**TESTO ESTRATTO**
Il Vangelo di domenica 24 novembre

Signore, ricordati di me quando entrerai nel tuo regno

XXXIV DOMENICA DEL TEMPO ORDINARIO (ANNO C)

(le Suore di Maria Stella del Mattino)

Siamo arrivati all’ultima domenica dell’anno liturgico, la domenica della solennità del Cristo Re. Domenica 1° dicembre sarà la prima di Avvento che ci condurrà al Natale. Il Cristo è il re del nostro cuore, il re di tutta la nostra persona. Un re di misericordia come lo vediamo nel vangelo di San Luca, al grido del povero: “Gesù, ricordati di me quando entrerai nel tuo regno.” Gesù risponde in un modo bellissimo: ”In verità, io ti dico: oggi sarai con me nel paradiso”.

È anche il nostro grido; vogliamo entrare nel regno di Gesù, vogliamo essere con lui, e Gesù risponde ai nostri desideri, vuole questa amicizia, questa vicinanza con noi. Gesù, re d’umiltà e di amore non guarda i nostri peccati, ma guarda il nostro desiderio di essere con lui, esaudisce la preghiera del buon ladrone.

Cosa colpisce Gesù nel grido di quest’uomo? La sua fiducia in lui, la sua audacia, malgrado la situazione drammatica, il suo passato, il buon ladrone ha la forza, il coraggio di gridare verso Gesù, il re di Misericordia. Quest’uomo che sta morendo sulla croce ha la fiducia di girarsi verso l’innocente per chiedere di fare parte del suo regno, riconosce in Gesù un re, possiamo dire che è un atto di fede. Aldilà delle apparenze, il buon ladrone discerne la divinità del Salvatore, e crede al suo perdono.

Gesù risponde subito con una promessa stupenda: oggi sarai con me nel paradiso, oggi, non domani, non dopo un momento di purgatorio, l’amore non fa aspettare, l’amore corre verso l’altro.

L’amore infinito di Gesù cancella tutti i peccati, perché il più importante è la fede del buon ladrone che crede che Gesù può tutto.

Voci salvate
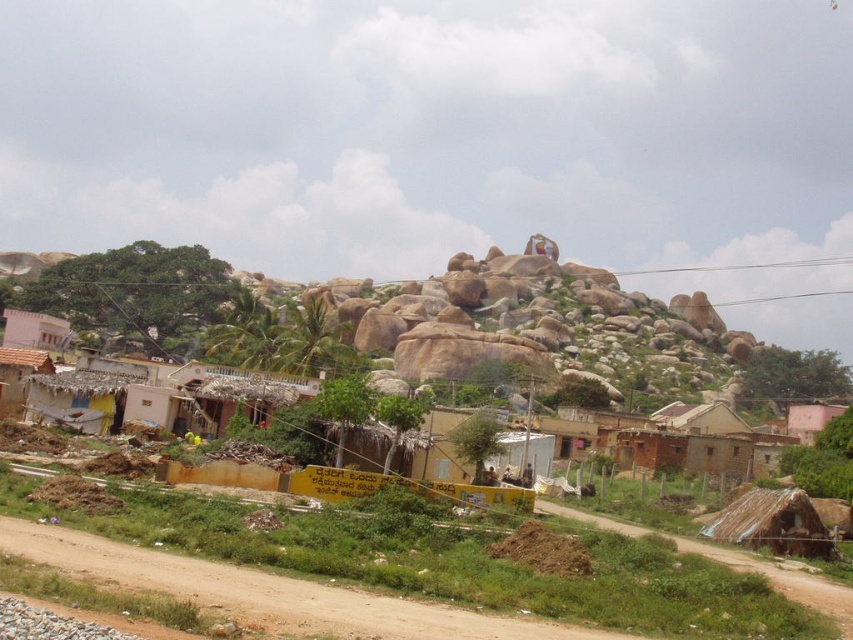
Question: Which point appears farthest from the camera in this image?

Choices:
 (A) (26, 346)
 (B) (705, 534)

Answer: (A)

Question: Which object appears farthest from the camera in this image?

Choices:
 (A) light pink painted wall at lower left
 (B) rusty corrugated hut at lower right
 (C) brown dirt track at lower left

Answer: (A)

Question: Does brown dirt track at lower left have a greater width compared to rusty corrugated hut at lower right?

Choices:
 (A) no
 (B) yes

Answer: (B)

Question: Is rusty corrugated hut at lower right above light pink painted wall at lower left?

Choices:
 (A) no
 (B) yes

Answer: (A)

Question: Which object is farther from the camera taking this photo?

Choices:
 (A) brown dirt track at lower left
 (B) light pink painted wall at lower left
 (C) rusty corrugated hut at lower right

Answer: (B)

Question: Can you confirm if brown dirt track at lower left is positioned above light pink painted wall at lower left?

Choices:
 (A) no
 (B) yes

Answer: (A)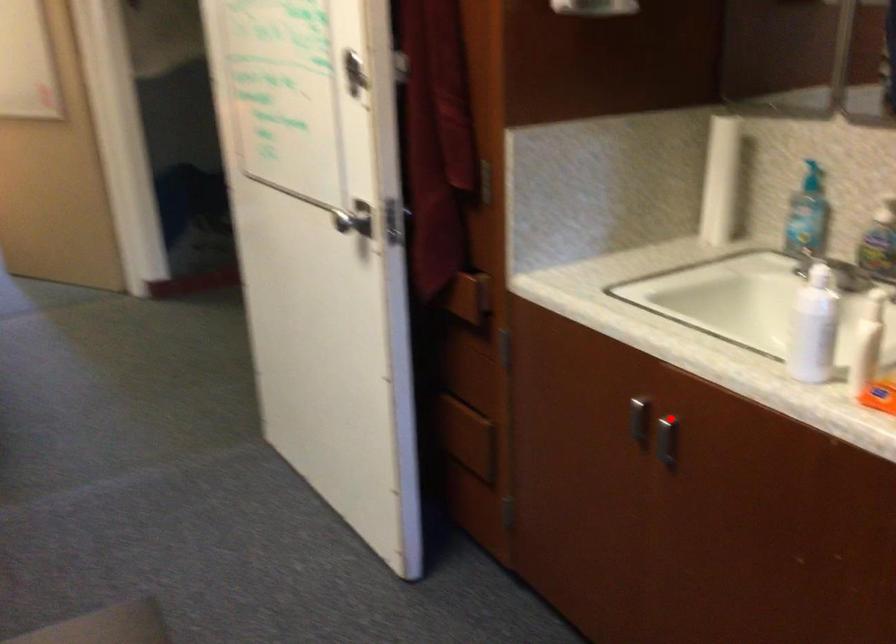
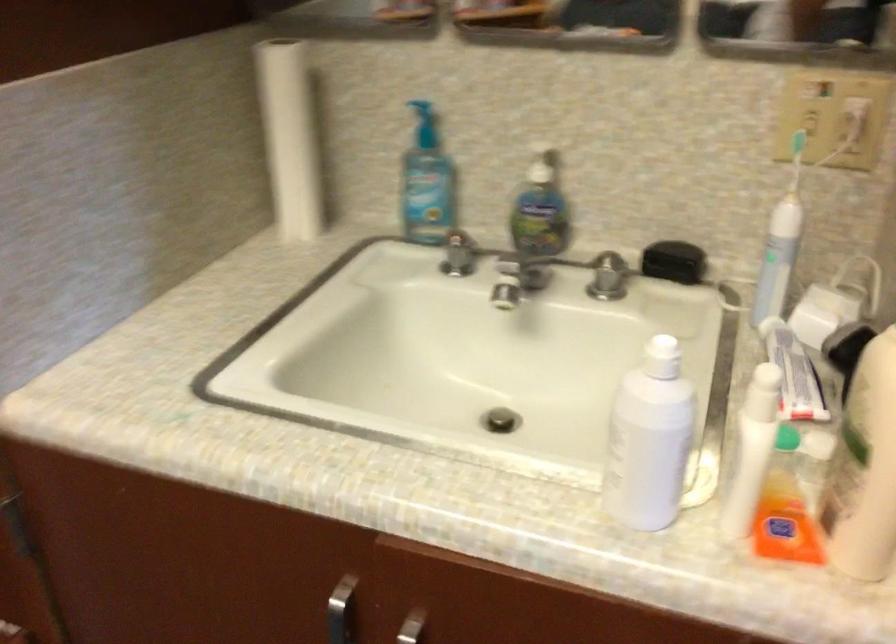
Find the pixel in the second image that matches the highlighted location in the first image.

(411, 627)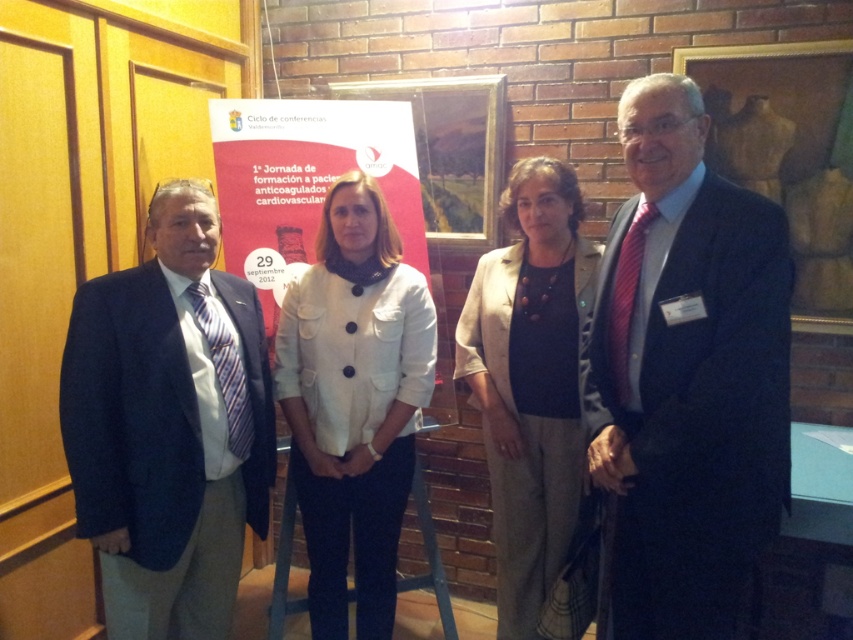
Who is shorter, dark blue suit at center or matte red poster at center?

matte red poster at center

Is dark blue suit at center wider than matte red poster at center?

Incorrect, dark blue suit at center's width does not surpass matte red poster at center's.

Does point (601, 358) come closer to viewer compared to point (230, 264)?

Yes.

Where is `dark blue suit at center`? The height and width of the screenshot is (640, 853). dark blue suit at center is located at coordinates (688, 378).

Can you confirm if blue suit at left is positioned above matte red poster at center?

Actually, blue suit at left is below matte red poster at center.

Is point (213, 605) positioned behind point (287, 166)?

No, it is in front of (287, 166).

At what (x,y) coordinates should I click in order to perform the action: click on blue suit at left. Please return your answer as a coordinate pair (x, y). Looking at the image, I should click on (167, 426).

Is dark blue suit at center in front of white matte jacket at center?

Yes, it is in front of white matte jacket at center.

Does dark blue suit at center appear under white matte jacket at center?

No, dark blue suit at center is not below white matte jacket at center.

Between point (601, 444) and point (379, 384), which one is positioned in front?

Positioned in front is point (601, 444).

The width and height of the screenshot is (853, 640). In order to click on dark blue suit at center in this screenshot , I will do `click(688, 378)`.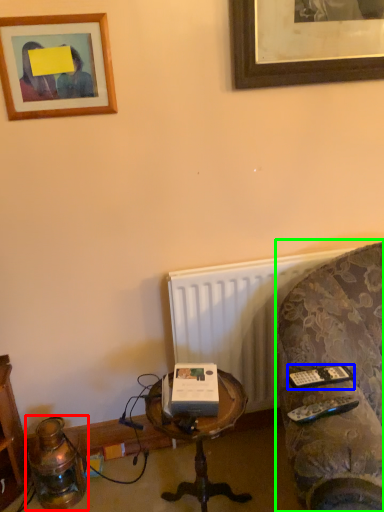
Question: Which is nearer to the table lamp (highlighted by a red box)? remote (highlighted by a blue box) or studio couch (highlighted by a green box).

Choices:
 (A) remote
 (B) studio couch

Answer: (A)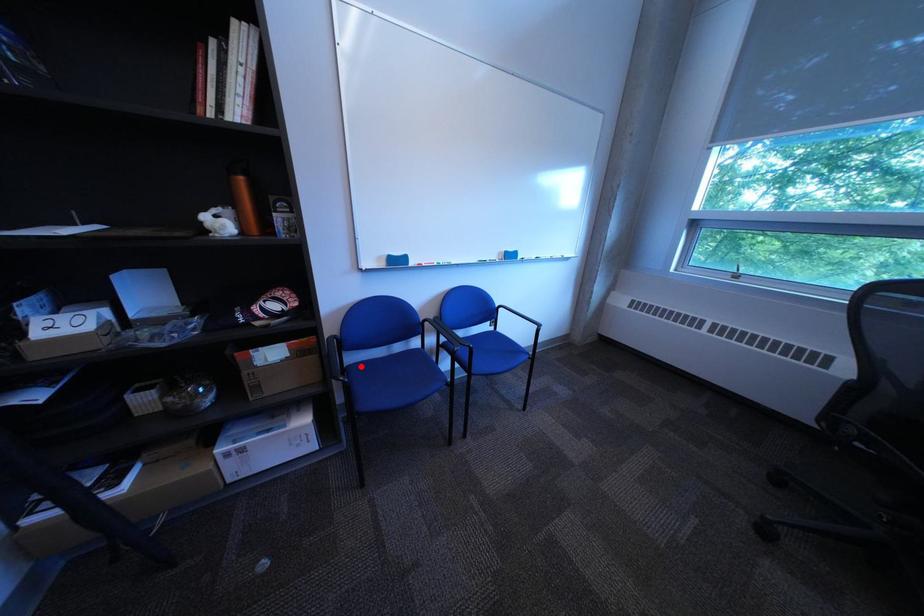
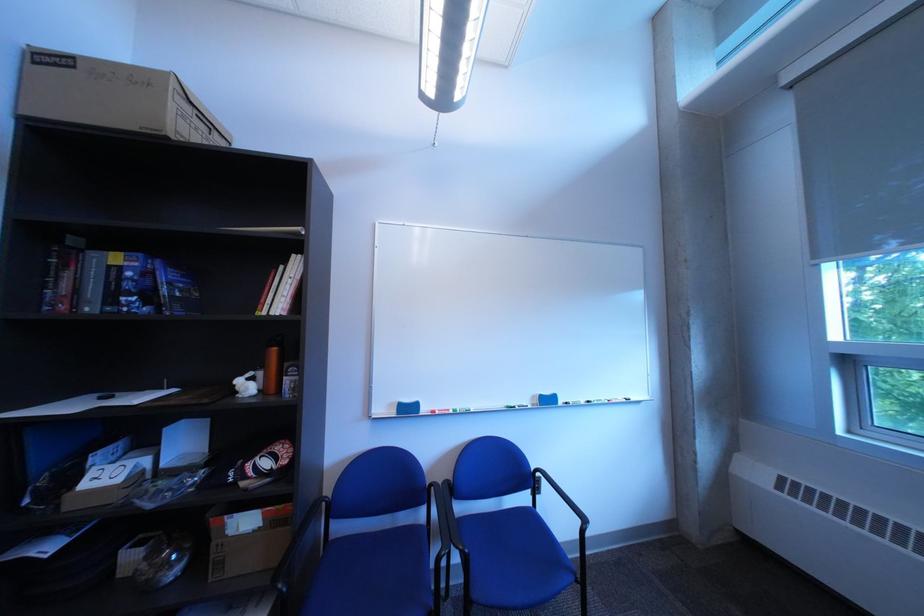
Question: I am providing you with two images of the same scene from different viewpoints. In image1, a red point is highlighted. Considering the same 3D point in image2, which of the following is correct?

Choices:
 (A) It is closer
 (B) It is farther

Answer: (B)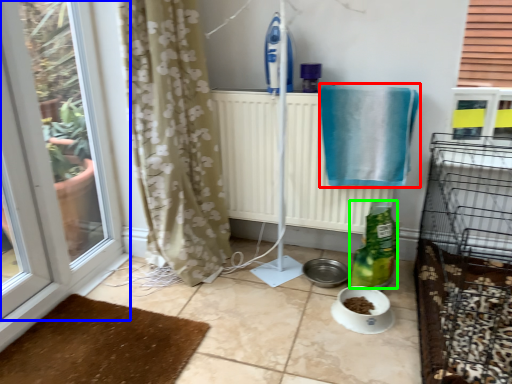
Question: Which object is the closest to the bath towel (highlighted by a red box)? Choose among these: window (highlighted by a blue box) or bottle (highlighted by a green box).

Choices:
 (A) window
 (B) bottle

Answer: (B)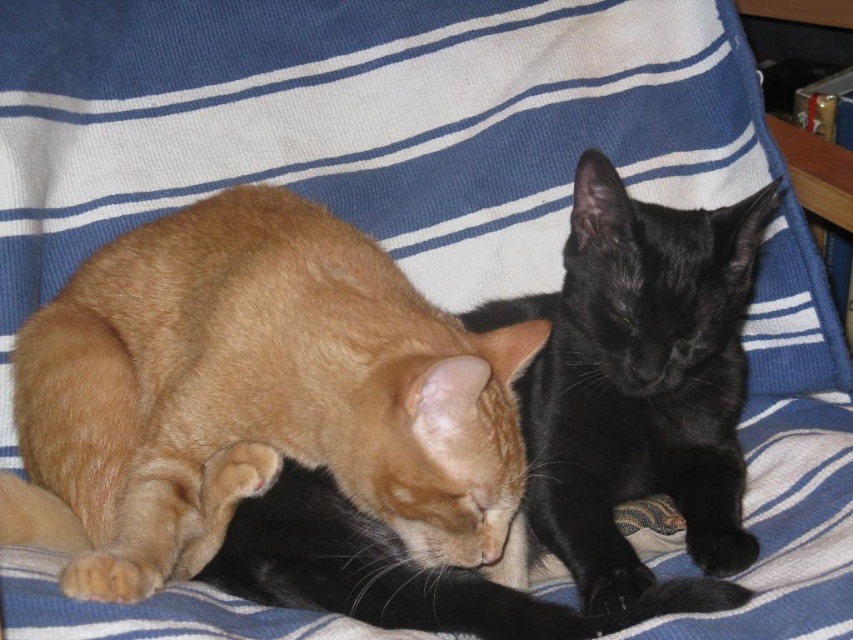
Does orange fur cat at center have a lesser width compared to black silky cat at center?

No, orange fur cat at center is not thinner than black silky cat at center.

Between orange fur cat at center and black silky cat at center, which one appears on the right side from the viewer's perspective?

black silky cat at center is more to the right.

You are a GUI agent. You are given a task and a screenshot of the screen. Output one action in this format:
    pyautogui.click(x=<x>, y=<y>)
    Task: Click on the orange fur cat at center
    The image size is (853, 640).
    Given the screenshot: What is the action you would take?
    pyautogui.click(x=253, y=396)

**CONSEGNA**
Per favore, riporta nell'ordine in cui compaiono tutte le espressioni del commento al Vangelo in cui la parola «re», riferita a Cristo, è seguita da un complemento introdotto da «di», «del» o «d'». Il materiale salvato non ha alcun ruolo in questo compito.

**RISPOSTA**
- re del nostro cuore
- re di tutta la nostra persona
- re di misericordia
- re d'umiltà e di amore
- re di Misericordia